EXERCISE DETAILS: Everything from the line with "Może poszukamy w innym mieście lub kategorii?" through the last line of the records below should be copied exactly, both ends included.
==== RECORDS SHOWN
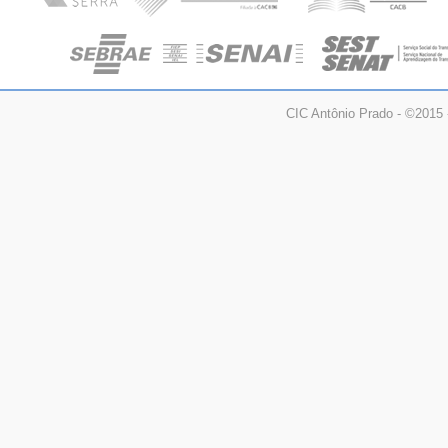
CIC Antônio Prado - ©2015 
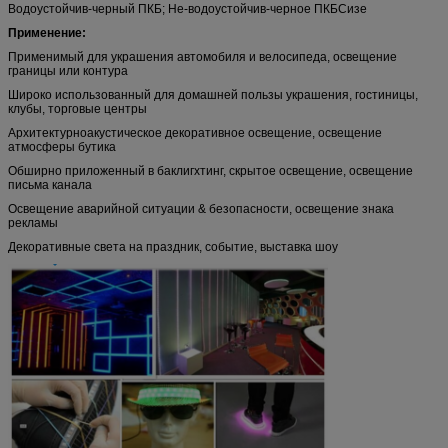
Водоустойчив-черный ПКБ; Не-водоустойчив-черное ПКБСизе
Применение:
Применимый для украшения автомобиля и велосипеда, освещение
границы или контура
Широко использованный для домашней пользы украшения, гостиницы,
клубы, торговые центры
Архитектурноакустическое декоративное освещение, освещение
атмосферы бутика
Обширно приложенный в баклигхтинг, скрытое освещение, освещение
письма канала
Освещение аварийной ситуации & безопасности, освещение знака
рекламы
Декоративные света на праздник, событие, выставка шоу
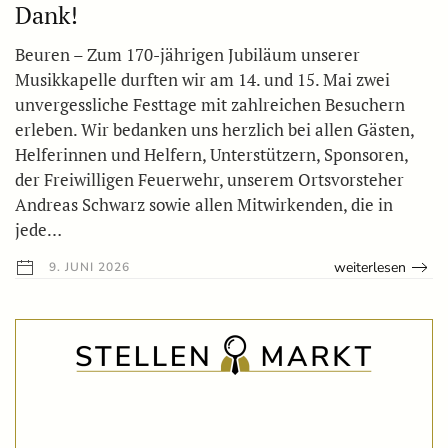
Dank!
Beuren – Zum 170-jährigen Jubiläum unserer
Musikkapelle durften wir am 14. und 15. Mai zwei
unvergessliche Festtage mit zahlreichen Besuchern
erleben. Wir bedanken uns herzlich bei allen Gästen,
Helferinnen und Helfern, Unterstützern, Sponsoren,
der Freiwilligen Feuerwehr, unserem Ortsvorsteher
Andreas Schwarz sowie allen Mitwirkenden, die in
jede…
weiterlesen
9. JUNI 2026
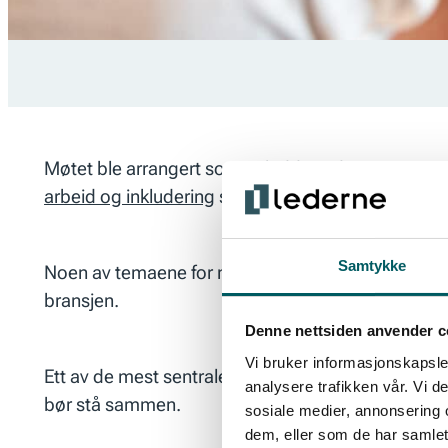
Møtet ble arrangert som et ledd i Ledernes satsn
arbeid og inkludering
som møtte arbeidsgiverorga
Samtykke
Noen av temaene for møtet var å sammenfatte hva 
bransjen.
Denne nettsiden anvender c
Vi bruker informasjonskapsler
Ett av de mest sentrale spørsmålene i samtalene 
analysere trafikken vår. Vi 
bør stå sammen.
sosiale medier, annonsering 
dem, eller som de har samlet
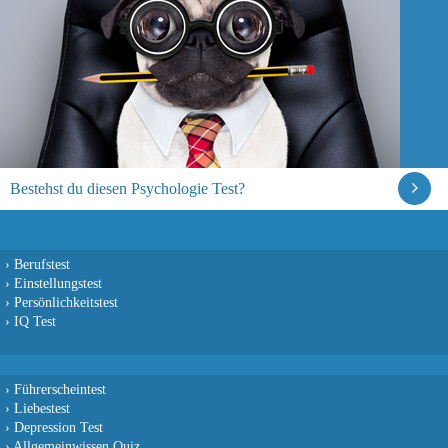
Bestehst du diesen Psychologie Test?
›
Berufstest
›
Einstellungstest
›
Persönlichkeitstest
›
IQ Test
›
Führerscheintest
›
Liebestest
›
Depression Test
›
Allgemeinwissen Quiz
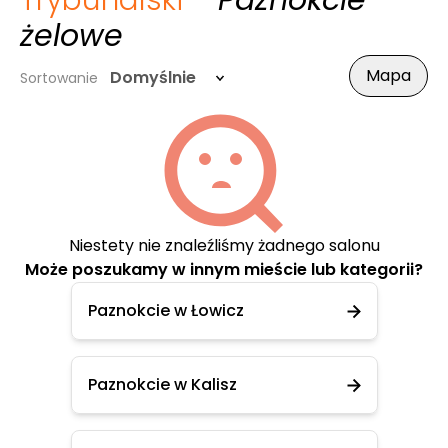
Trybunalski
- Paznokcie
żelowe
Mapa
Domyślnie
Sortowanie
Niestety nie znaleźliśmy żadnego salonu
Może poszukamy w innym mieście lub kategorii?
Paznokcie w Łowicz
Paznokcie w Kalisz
========
SOLVED EXERCISE:
Może poszukamy w innym mieście lub kategorii?
Paznokcie w Łowicz
Paznokcie w Kalisz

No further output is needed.